(Recorded data)
*** Begin section ***

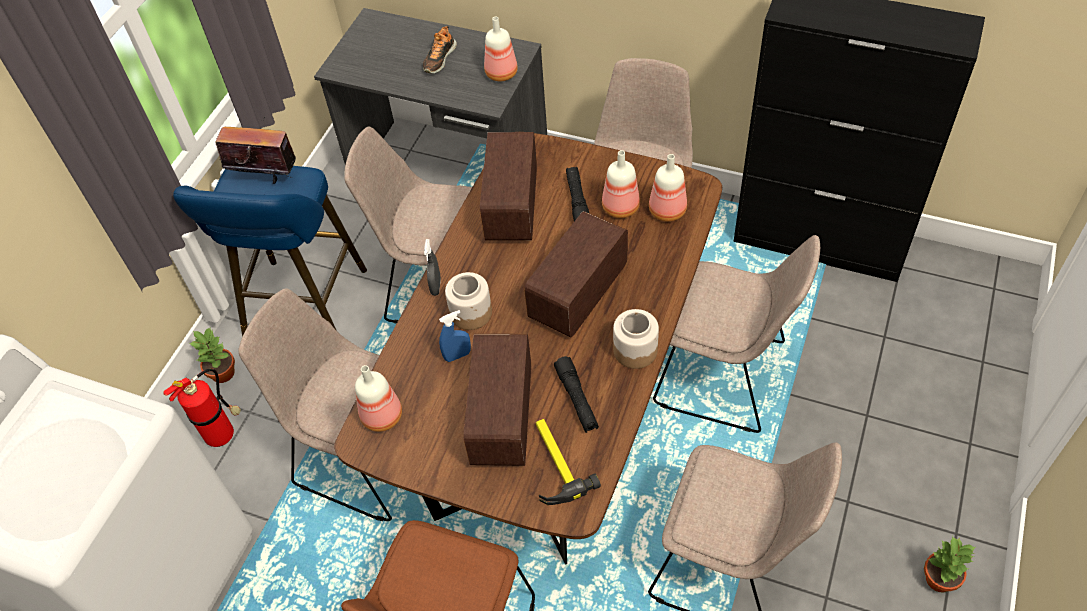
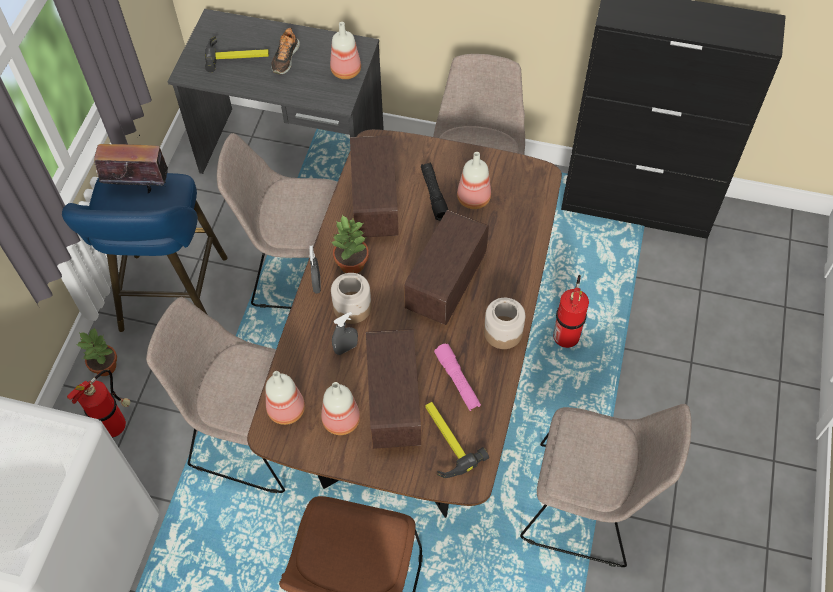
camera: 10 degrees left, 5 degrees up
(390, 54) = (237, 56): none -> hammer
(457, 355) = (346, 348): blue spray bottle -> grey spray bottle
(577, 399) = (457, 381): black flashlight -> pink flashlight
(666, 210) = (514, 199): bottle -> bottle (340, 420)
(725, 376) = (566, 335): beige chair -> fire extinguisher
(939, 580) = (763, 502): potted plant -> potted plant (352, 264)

*** End section ***
*** Begin section ***

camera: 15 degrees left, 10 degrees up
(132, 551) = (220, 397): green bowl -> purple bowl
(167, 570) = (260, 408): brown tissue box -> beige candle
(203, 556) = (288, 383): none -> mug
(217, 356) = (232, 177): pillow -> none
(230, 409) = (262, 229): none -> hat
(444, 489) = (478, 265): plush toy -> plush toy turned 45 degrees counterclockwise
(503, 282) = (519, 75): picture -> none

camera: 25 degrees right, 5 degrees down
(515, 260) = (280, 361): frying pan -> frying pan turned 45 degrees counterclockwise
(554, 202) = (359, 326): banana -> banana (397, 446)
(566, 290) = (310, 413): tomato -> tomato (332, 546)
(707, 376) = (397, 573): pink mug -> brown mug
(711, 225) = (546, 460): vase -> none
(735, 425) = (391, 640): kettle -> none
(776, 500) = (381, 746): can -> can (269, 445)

*** End section ***

## INSTRUCTIONS TO FOLLOW
Within the data above, determine the number of lines that contain the word "turned"; write only that number.

## WRITTEN ANSWER
2